The conversation started off okay but unravelled quickly. Within 15 minutes I was straight up screaming at him at the top of my lungs. He pushes my buttons in a way that literally no one else does. I am not a confrontational person at all. I would normally bend over backward to avoid conflict or discord. But any percieved criticism from him puts me on the defense and even though he has never raised his voice to me, or even used rough language, it seems that is is only a matter of time until I have totally lost all composure with him and am screaming like a lunatic and totally out of control.
The fight was a continuation of a fight that started the day before and really is a continuation of the same old fight it feels like we have been having forever. Yesterday morning I suggested that since we obviously both feel strongly about certain things and clearly we do not communicate well with each other and we both feel the other doesn't understand our own point of view, perhaps we should see some kind of counselor that could help us work through some of the big sticking points. Of course, he refused, saying he doesn't need any help and if I would just accept the things he wants completely there wouldn't be a problem. Cause clearly THAT's worked well for the past seven years. The things we are arguing over are things that can't easily be changed or compromised on, things that are extremely important to each of us. We both have dug in our heels and feel that the other won't see things from our point of view. I feel that I am willing to compromise on certain issues, but he is not willing to compromise at all.
The one issue I have proposed a compromise on is the same old arguement over Isaac's last name. We both would like Isaac to have our last name. Currently, Isaac only has one last name, which is mine. I am willing to hyphenate so he has both of our last names. He wishes for Stephenson to be Isaac's middle name and won't hear of anything different or consider any compromise. I keep trying to explain to him that the same reasons he feels strongly about Isaac having his last name are the same reasons that I feel strongly about him keeping mine. And also, really, it's already been done and he can't make me change it. But he just keeps repeating it over and over like it's a new idea that we have never talked about before "Isaac will have my last name and Stephenson will be his middle name". Not "what if" or "how about" or "it would mean a lot to me if" just "you will do this" which of course makes me say "To hell with you, I'll do whatever I want." He can't understand why I feel just as strongly as he does that he keeps my last name as well. His attitude was just the last straw and I totally lost it and started shouting and ranting like a crazy woman. Living in a townhouse, I am sure my neighbor's heard everything. He icily said that he thought we should end the conversation now while he could still be the bigger person, before he stooped to my level. Which, I mean, is true. I would never tolerate him treating me the way I end up treating him. I concluded the conversation by screaming and hurling the phone across the room.

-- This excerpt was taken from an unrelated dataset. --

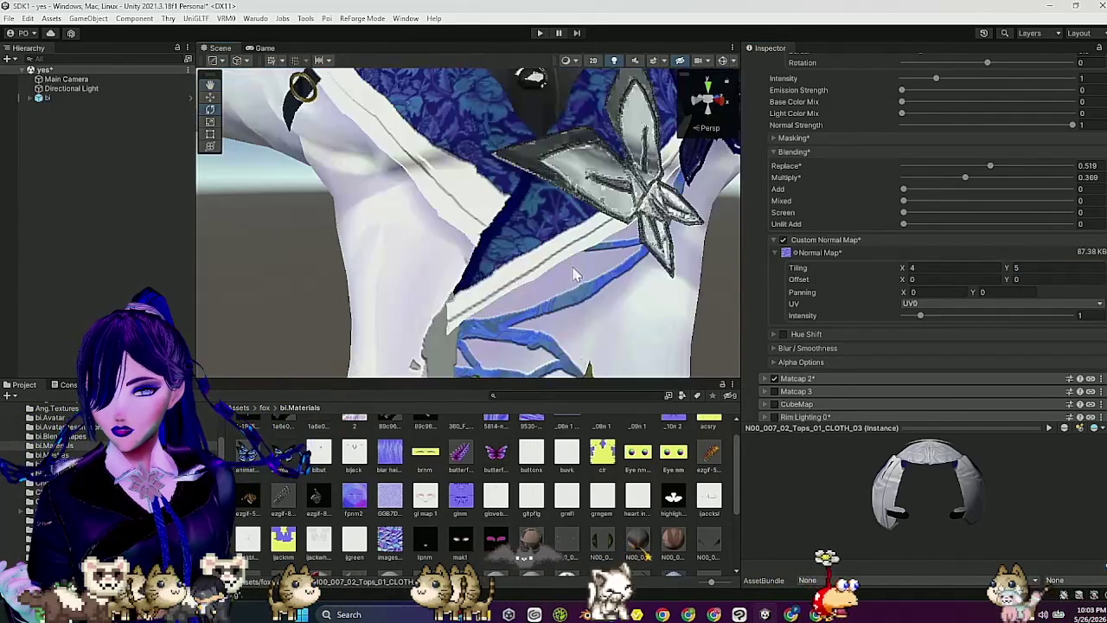
left_click_drag(920, 315, 938, 320)
scroll(658, 273, "down", 5)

I am so ashamed and disappointed with myself. After we fight, I think back to the conversations and so much of what I have said was so combative and unnecessary, just me lashing out in an effort to hurt him before he hurts me. These arguments bring out the very worst side of me. I am always berating him for being over the top passive aggressive (which he is). But in a way, how can I even blame him for not want to bring issues to the table, because it is very rare that I can discuss anything in a rational way. I think I need to go to a counselor. Even if M refuses to come with me to have a neutral party be a mediator, at least maybe a counselor could give me some tips on how to handle these conversations when they do arise and give me some strategies to use or something. The level of anger that I am unloading during these arguements is scary and intense. Clearly I need a healthier way to release the emotions that are bottled up inside me.
So that's that. Ick.
2 comments:
(((HUGS))) I do not envy the the position you are in. I am sorry he is able to push your buttons that way.
UGGG...Not that I am making excuses but I think the way M says things is cultural. I think counseling for the both parties is great but were talking about the male ego/pride so. Take care of you, couseling sounds good hopefully it will help with your interaction and stress level, its(he) not worth getting all worked up.